TASK DIRECTIONS: Among the records, which lines include "Profile"? List them.

DATASET ENTRIES:
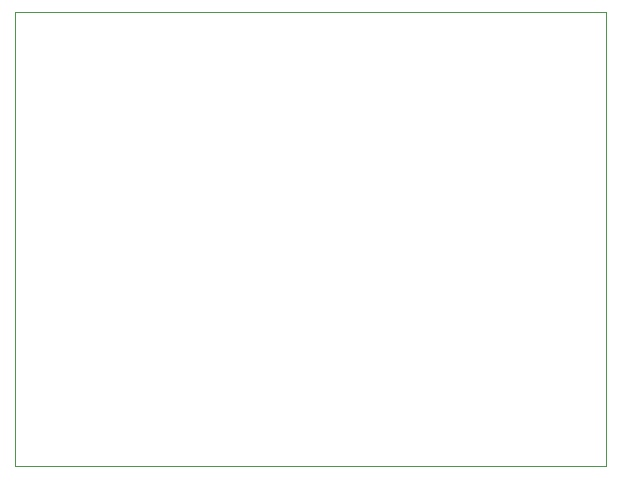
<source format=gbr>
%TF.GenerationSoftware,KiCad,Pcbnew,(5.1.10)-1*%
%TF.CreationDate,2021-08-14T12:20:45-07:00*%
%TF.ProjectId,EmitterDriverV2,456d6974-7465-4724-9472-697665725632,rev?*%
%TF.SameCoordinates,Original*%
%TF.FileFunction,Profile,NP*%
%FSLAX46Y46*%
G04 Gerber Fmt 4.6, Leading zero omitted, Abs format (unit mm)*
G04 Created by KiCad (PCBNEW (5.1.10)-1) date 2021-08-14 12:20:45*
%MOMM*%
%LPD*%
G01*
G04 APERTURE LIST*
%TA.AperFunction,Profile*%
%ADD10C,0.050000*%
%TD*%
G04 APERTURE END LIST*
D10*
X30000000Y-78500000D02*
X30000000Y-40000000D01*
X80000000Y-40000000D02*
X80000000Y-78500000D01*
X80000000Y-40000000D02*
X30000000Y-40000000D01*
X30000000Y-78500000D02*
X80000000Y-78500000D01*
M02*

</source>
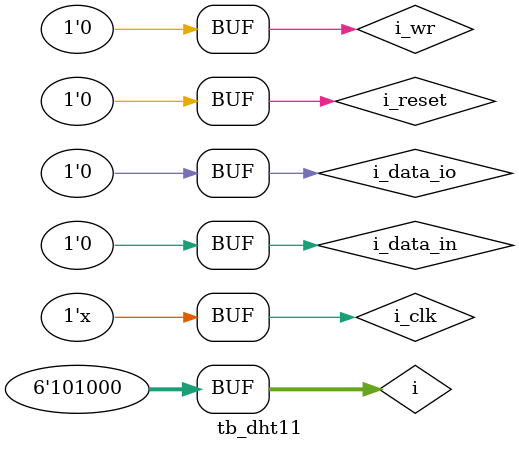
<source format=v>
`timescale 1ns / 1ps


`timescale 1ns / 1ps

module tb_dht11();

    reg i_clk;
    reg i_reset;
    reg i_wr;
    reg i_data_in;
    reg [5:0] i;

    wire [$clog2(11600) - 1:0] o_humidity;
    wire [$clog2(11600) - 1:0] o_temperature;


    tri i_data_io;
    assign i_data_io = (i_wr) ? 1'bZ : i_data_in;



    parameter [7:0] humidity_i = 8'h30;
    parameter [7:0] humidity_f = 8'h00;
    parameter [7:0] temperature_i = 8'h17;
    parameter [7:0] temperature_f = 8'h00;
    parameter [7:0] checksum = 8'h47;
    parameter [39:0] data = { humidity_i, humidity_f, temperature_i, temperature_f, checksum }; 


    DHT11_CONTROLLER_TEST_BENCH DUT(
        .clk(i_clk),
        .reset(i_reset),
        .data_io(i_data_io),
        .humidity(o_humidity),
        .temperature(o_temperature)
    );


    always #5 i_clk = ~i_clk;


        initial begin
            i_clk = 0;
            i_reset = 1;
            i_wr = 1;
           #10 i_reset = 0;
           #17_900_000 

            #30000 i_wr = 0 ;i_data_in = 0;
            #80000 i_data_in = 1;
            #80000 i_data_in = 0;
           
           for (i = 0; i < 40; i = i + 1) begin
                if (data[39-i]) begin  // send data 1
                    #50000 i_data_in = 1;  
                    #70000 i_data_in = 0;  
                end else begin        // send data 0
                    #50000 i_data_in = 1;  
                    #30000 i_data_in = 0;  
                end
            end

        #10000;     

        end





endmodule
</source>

COMPLETED TASK:
%TF.FileFunction,Profile,NP*%
%TA.AperFunction,Profile*%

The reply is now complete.